*** Opening of SUPPLIED TEXT ***

Hide panel on 2nd screen
Stephen Dowdy
sdowdy at ucar.edu
Fri May 4 16:22:20 BST 2012
Duncan wrote, On 05/03/2012 08:54 AM:
> Paul Check posted on Wed, 02 May 2012 20:17:09 -0400 as excerpted:
>
>> I have two screens. Screen 0 is my main screen and screen 1 outputs to
>> a TV in a different room. How do I hide the panel on the 2nd screen? I
>> can't click on the panel on the 2nd screen since I can't see the screen
>> while I'm typing. Is there a way to change some option in a config
>> file?
>
>> p.s. This is the latest kde in Debian unstable.
>
> FWIW, "latest kde in debian unstable" doesn't help much for folks on
> distributions other than debian. 4.8.2 or just coming out (today I
> think), 4.8.3, is upstream kde's latest, but I've no idea what debian
> has. Luckily it's not critical for this question, tho.
Duncan,
FWIW,
http://packages.debian.org/sid/kde-baseapps => 4.7.4 (apparently)
(yeah, shouldn't be up to you to figure out, but just an FYI)
> The simplest thing to do, editing with plasma not running of course and
> making a backup in case you screw up, is probably to figure out which
> container matches the panel in question, and then simply delete all
> sections with that container number.
Paul,
If you want to get fancy about it, i'd suggest pulling down the KDE Examples
plasma javascript kit and working out removing the panel programmatically
while KDE is active.
panel.remove() for the instance of the panel you find is attached to that
screen appears to be the call you want to make.
manipulatePanel.js looks like it'll be the most helpful of those.
probably want to enumerate through all the panel instances looking for
one that has 'panel.screen = 1' or something
listingPanelsActivitiesAndAvailablePlugins.js has:
print("Panels are: ")
p = panels()
for (i in p) {
print(" " + p[i].type + ", id = " + p[i].id + ", version = " + p[i].version + ", widgets:")
printWidgets(p[i])
}
would be a good start for doing the testing loop.
I forget now, but you'll need to look through the dbus interface for plasma to find the
plasma "console" call to open the console interface. It might be locatable via krunner
(<ALT>-<F2>) by typing "console" or "plasma") create your .js file, then load it into
the plasma console and execute (and cross fingers)
If you decide to go this route, please let me know how it goes for you.

*** Close of SUPPLIED TEXT ***
*** Opening of LISTED ENTRIES ***

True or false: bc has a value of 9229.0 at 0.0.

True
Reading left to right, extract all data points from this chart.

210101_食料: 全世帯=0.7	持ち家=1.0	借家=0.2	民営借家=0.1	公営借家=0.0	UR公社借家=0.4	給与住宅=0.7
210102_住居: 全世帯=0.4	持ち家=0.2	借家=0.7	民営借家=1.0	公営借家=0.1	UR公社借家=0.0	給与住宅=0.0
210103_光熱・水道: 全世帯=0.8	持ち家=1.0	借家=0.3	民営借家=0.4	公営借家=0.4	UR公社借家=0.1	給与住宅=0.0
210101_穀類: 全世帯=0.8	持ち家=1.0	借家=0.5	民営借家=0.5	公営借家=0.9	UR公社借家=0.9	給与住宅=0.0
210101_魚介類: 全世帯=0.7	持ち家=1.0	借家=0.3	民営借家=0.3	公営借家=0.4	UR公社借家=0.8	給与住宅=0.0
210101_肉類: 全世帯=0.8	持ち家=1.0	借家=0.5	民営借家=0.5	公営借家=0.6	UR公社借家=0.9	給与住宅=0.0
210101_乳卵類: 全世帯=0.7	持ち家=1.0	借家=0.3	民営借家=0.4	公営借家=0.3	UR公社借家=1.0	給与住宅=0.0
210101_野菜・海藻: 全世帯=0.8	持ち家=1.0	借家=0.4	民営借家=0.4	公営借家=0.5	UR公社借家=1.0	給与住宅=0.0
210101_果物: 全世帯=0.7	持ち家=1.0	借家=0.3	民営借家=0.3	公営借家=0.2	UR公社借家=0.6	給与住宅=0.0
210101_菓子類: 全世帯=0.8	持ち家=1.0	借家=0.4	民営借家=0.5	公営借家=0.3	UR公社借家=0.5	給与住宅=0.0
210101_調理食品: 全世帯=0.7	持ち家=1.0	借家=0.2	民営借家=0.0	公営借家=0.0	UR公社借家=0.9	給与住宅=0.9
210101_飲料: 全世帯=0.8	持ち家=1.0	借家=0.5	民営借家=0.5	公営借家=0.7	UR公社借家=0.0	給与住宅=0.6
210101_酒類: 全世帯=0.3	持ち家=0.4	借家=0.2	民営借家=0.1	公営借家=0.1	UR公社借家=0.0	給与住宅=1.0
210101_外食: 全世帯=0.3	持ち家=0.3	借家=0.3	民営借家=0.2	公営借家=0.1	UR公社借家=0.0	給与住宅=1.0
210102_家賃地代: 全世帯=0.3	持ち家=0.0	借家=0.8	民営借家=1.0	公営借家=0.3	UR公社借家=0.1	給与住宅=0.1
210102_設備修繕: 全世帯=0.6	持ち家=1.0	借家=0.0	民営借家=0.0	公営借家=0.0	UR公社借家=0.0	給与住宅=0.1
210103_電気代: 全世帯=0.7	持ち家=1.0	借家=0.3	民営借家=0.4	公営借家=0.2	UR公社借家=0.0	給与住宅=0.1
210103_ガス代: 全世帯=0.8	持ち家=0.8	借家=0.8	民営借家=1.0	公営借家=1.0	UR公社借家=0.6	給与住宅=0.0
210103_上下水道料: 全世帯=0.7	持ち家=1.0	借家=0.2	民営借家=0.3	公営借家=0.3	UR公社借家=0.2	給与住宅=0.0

*** Close of LISTED ENTRIES ***

▸ DIRECTIONS:
In the post about hiding the panel on a second screen, which script from the KDE Examples kit looks like it will be the most helpful?

▸ ANSWER BOX:
manipulatePanel.js